Purchase of property process
  • Secure a mortgage estimate. In the Netherlands, four times an annual salary is the common maximum mortgage amount;
  • Find a suitable property, using the list above for potential sources of information;
  • Carry out preliminary investigations to check if major repairs are needed, an aankoopmakelaar can help with this;
    • When purchasing an apartment the owner will become part of the vereniging van eigenaren – VVE (homeowners’ association). Members split major structural costs like roof repairs, but this may have to wait until the other members can afford to contribute;
  • Make a bid. This can be done directly or through the aankoopmakelaar. Once a bid is accepted by the seller, both parties have three days bedenktijd (cooling off period). The bid process may also include conditions that must be met before signing the mortgage. For example, if you have made an offer for an amount, the sellers may be willing to accept the offer, but only on the condition you wait several months before you move in. This will be part of the official bid. If nothing is heard from either party during bedenktijd, then the bid has been officially accepted;
  • Documentation. At this stage all official documents, mortgage, insurance policies and official translations need to be arranged. This paperwork is required for the deed transfer to occur. Ensure the fine print in the contract is read very carefully, and if help is required engage legal services;
  • Transfer of funds to the correct bank account. The mortgage advisor will tell advise on the best way to make the transfer, and where it needs to be transferred;
  • Signing of the deed of sale at the notary’s office. On a day agreed by both parties, the papers will be signed at the notary’s office. The notary will review all the paperwork to make sure it is understood (either in Dutch or in an official English translation of the original Dutch documents). 
Types of mortgages
 

Hypotheken (mortgages) are regulated in the Netherlands, the only kinds of mortgages that are eligible for renteaftrek (interest tax deduction) are annuities and linear mortgage models, whereby the loan is repaid within 30 years via monthly repayments. The amount of interest repaid by the government depends on the level of income tax paid. This in turn will depend on factors such as the 30% Tax Facility as well as gross salary. This is a complex field and it is advisable to seek help from a professional financial advisor before going ahead with any purchase. Some will charge fees for their advice; others will receive a commission from the bank or the financial institution with which the mortgage is taken out.

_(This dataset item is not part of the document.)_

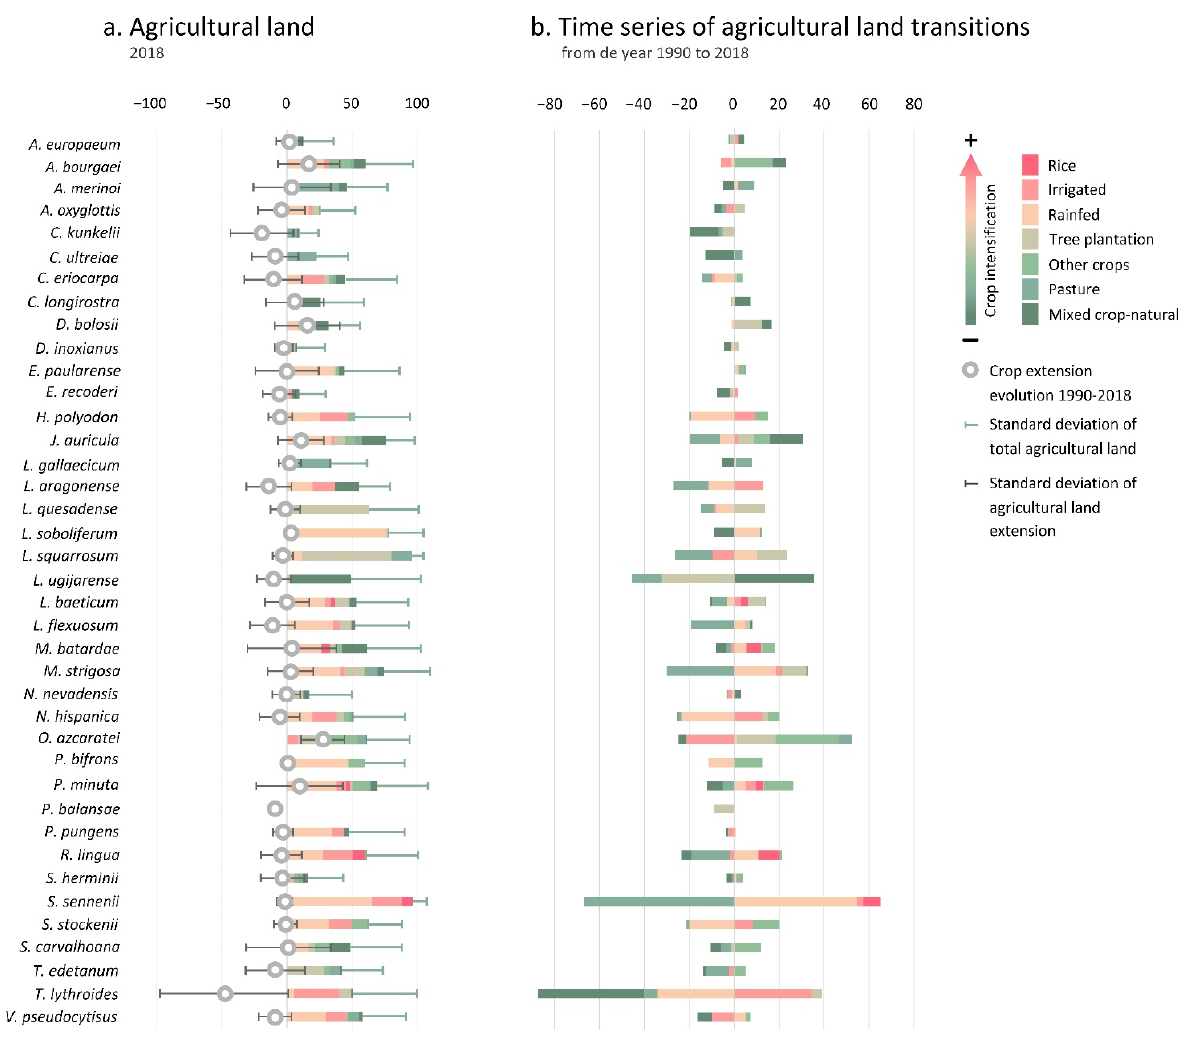
Figure 2. Taxa threatened by the extension of cultivation. ( a ) Agricultural land. The figure shows the total area of agricultural uses, according to CORINE, of the area of influence of taxa threatened by the extension of cultivation in 2008. The dot indicates the evolution of the agricultural land use area for each taxon between 1990 and 2018. ( b ) Time series of agricultural land uses. The figure shows, for each taxon, the trend of expansion or reduction of agricultural use between 1990 and 2018 according to CORINE.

It is usual that a bank or lending facility will lend four times the amount of the individual or combined gross salary. There are many hypotheek calculators online.

In order to start the mortgage process, the following documents are required;

  • proof of income: most recent payslip or proof of income;
  • proof of ID: a passport or national identity card;
  • proof of residency: BSN, as well as any necessary residency documents.

The mortgage provider (or mortgage advisor) will advise on the necessary documentation required throughout the purchase process.